Search the data for the string "open" and copy each line in which it appears.

*** Raw data Section Begins ***

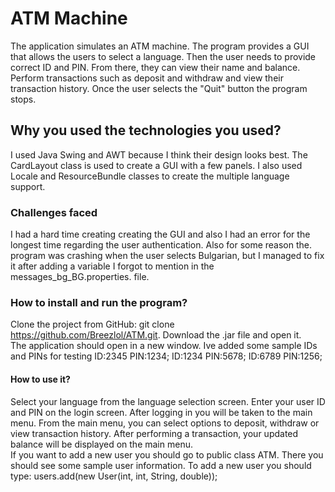 # ATM Machine

The application simulates an ATM machine. The program provides a GUI that allows the users to select a language. Then the user needs to provide correct ID and PIN. From there, they can view their name and balance. Perform transactions such as deposit and withdraw and view their transaction history. Once the user selects the "Quit" button the program stops. 

## Why you used the technologies you used? 
I used Java Swing and AWT because I think their design looks best. The CardLayout class is used to create a GUI with a few panels. I also used Locale and   ResourceBundle classes to create the multiple language support. 

### Challenges faced
I had a hard time creating creating the GUI and also I had an error for the longest time regarding the user authentication. Also for some reason the.  program was crashing when the user selects Bulgarian, but I managed to fix it after adding a variable I forgot to mention in the messages_bg_BG.properties.  file. 

### How to install and run the program?
Clone the project from GitHub: git clone https://github.com/Breezlol/ATM.git. 
Download the .jar file and open it.  
The application should open in a new window. 
Ive added some sample IDs and PINs for testing ID:2345 PIN:1234;  ID:1234 PIN:5678; ID:6789 PIN:1256;

#### How to use it?
Select your language from the language selection screen. 
Enter your user ID and PIN on the login screen. 
After logging in you will be taken to the main menu. 
From the main menu, you can select options to deposit, withdraw or view transaction history. 
After performing a transaction, your updated balance will be displayed on the main menu.  
If you want to add a new user you should go to public class ATM. There you should see some sample user information. To add a new user you should type: users.add(new User(int, int, String, double));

*** Raw data Section Ends ***

**Response**
Download the .jar file and open it.  
The application should open in a new window. 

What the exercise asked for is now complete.